Some sense into the Private Equity Debate

Not since the last time I watched Platoon have the letters "VC" been so disliked. There's been a lot of fuss about the 10% rate, so lets inject some sense into proceedings:

  • PE Houses make money, in general, by buying groups and selling them between 2 and 5 years later. They look to get a higher price than they initially paid, generally by more innovative financing but superincentivising management and staff. The "Slash and Burn" story is something of a myth, they only slash what needs it, there's no logic in destroying value in something you want to sell to an educated buyer
  • Most PE money comes from the US, and often tax exempts. So most of the gains aren't even taxed in the UK
  • The debt financing for PE funds is already subject to anti-avoidance legislation to prevent overgearing
  • The underlying investments on which the gains arise have already been subject to corporation tax anyway
  • Tax the VC managers too much and they will respond with 1 of 2 answers - either they move offshore, or they don't invest in the UK in the first place
  • Many staff and ordinary workers in successful PE deals have got large bonuses / rewards on such exits.
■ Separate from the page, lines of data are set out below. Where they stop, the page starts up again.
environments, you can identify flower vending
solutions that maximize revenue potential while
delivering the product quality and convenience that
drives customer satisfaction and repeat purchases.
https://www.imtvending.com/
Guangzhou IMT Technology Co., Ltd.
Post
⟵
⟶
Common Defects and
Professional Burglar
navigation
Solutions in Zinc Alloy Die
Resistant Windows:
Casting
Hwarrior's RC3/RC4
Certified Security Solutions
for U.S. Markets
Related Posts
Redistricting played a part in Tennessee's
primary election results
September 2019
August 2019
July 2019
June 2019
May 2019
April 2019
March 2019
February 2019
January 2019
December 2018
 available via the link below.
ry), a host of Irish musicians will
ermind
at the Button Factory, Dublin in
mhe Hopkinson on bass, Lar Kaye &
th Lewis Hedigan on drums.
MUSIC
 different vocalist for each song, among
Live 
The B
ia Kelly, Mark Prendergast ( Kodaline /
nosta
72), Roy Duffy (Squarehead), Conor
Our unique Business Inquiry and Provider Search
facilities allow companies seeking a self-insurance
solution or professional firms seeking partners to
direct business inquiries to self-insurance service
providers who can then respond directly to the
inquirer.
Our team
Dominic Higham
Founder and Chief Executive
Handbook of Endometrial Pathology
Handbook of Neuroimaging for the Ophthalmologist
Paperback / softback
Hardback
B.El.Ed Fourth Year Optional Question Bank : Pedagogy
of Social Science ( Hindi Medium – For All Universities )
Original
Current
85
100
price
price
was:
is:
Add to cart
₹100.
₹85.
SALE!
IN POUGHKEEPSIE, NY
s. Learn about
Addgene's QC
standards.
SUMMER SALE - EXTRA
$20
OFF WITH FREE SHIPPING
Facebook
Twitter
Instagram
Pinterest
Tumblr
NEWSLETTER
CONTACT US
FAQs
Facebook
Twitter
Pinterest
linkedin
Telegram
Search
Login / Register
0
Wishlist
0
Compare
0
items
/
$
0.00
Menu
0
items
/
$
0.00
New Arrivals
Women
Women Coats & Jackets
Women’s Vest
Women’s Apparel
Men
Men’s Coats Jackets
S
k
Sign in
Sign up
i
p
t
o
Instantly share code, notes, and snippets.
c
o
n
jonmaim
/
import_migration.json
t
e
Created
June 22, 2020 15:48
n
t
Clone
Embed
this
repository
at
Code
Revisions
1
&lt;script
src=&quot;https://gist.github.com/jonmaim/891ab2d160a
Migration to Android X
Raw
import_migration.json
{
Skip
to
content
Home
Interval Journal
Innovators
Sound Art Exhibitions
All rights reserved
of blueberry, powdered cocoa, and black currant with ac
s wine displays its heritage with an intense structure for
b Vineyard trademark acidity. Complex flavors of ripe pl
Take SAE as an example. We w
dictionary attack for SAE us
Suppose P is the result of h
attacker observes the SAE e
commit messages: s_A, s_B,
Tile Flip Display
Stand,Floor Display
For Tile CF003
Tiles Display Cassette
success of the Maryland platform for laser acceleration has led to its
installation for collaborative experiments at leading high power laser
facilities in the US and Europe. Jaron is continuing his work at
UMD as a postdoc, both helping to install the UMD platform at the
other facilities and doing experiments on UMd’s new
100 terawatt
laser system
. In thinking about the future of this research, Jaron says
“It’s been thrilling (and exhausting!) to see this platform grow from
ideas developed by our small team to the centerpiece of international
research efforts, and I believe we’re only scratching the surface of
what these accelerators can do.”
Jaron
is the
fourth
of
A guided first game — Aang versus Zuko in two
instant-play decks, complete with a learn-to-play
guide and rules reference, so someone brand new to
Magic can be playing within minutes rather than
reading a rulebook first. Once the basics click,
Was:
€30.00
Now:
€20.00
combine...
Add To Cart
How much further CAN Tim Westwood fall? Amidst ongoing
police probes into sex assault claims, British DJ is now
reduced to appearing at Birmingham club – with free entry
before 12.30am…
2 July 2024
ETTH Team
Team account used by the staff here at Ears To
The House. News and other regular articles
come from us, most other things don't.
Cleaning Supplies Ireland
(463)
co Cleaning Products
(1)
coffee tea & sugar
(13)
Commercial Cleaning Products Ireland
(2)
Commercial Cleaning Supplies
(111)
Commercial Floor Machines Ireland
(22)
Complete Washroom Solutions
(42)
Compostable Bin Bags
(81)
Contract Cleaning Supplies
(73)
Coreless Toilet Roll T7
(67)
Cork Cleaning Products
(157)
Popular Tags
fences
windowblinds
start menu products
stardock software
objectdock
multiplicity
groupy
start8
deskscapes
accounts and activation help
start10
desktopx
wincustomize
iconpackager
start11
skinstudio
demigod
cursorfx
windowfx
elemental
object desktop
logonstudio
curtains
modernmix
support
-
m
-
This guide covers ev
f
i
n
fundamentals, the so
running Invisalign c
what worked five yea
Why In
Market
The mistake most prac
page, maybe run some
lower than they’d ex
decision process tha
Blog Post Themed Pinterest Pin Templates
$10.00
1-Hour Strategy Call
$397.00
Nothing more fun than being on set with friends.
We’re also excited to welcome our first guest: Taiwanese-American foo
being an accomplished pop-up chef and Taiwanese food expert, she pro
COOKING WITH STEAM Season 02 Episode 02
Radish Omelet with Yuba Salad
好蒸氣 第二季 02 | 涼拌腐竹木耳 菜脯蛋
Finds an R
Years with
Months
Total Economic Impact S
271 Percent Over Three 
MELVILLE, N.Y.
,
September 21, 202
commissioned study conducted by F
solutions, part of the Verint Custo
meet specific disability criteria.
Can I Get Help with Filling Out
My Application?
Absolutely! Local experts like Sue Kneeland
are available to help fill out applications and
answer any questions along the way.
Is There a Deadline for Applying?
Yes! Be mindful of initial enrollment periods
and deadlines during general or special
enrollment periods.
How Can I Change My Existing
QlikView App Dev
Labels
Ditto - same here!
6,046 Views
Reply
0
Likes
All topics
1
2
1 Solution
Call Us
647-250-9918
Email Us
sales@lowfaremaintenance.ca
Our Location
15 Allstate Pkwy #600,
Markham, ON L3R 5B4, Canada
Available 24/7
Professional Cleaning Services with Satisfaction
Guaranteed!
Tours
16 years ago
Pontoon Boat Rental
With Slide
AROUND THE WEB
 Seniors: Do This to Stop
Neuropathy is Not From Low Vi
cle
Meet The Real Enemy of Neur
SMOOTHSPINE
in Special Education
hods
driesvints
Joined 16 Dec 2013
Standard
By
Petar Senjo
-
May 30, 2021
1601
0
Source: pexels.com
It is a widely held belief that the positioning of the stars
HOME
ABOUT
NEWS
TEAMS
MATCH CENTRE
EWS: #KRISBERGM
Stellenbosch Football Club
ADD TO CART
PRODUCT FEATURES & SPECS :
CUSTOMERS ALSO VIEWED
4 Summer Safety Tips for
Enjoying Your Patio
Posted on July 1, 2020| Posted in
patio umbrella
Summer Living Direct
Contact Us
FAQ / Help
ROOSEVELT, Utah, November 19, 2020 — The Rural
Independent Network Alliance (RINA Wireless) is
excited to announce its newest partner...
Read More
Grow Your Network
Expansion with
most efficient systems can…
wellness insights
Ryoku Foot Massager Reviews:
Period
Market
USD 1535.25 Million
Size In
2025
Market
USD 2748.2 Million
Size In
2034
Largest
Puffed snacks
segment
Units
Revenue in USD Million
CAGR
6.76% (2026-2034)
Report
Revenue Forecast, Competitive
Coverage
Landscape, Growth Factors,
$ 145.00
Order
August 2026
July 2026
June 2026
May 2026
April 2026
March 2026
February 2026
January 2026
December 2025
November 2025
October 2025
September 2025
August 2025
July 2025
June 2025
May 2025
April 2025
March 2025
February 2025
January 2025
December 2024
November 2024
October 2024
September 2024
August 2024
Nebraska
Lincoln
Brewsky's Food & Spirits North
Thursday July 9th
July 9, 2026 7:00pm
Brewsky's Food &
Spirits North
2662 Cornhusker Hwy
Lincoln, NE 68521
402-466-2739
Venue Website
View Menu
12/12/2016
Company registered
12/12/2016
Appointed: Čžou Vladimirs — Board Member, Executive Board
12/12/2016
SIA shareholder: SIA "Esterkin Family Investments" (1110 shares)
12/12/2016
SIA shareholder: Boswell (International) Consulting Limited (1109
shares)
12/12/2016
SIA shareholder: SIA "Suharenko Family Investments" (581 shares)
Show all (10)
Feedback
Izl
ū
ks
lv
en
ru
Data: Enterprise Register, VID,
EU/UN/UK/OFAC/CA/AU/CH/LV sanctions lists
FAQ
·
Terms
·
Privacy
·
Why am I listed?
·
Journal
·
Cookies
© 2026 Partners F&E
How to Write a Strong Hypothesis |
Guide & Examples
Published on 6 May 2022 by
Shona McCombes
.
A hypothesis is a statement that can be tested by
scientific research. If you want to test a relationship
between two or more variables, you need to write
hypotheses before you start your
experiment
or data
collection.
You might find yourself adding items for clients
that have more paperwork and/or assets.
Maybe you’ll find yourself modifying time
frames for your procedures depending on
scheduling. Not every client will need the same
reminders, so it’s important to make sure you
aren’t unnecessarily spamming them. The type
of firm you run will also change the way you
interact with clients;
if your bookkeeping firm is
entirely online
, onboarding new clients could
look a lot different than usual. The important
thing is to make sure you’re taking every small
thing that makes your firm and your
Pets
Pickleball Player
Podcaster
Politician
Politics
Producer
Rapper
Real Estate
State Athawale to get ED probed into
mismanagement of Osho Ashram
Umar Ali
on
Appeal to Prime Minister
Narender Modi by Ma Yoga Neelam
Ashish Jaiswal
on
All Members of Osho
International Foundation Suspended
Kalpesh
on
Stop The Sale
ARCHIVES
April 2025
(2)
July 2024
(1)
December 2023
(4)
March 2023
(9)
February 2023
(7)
Many management who did superwell, and certainly the ones the TaxCutter has met worked 24/7 . Why tax success just because someone had the innovation and bottle most of us lack. Lets face it, business is only successful when it gives the consumer, something the consumer wants
  • Too many big groups are over-bureaucratic and political. PE owned groups tend to be smaller and more business and customer focussed

Just remind me - who invented the 10% Business Asset Taper Relief rate? And who removed the tax credit on dividends so PE investment gives a higher post-tax return than investing in bog standard UK plcs? Lets see ... all these changes happened since 1997 .......

But as the "Private Equity funds taxed less than cleaners" quote says - shouldn't the real questions be why are low paid workers now caught up in Labour's income tax net - and what logic is there for taxing capital gains in the first place?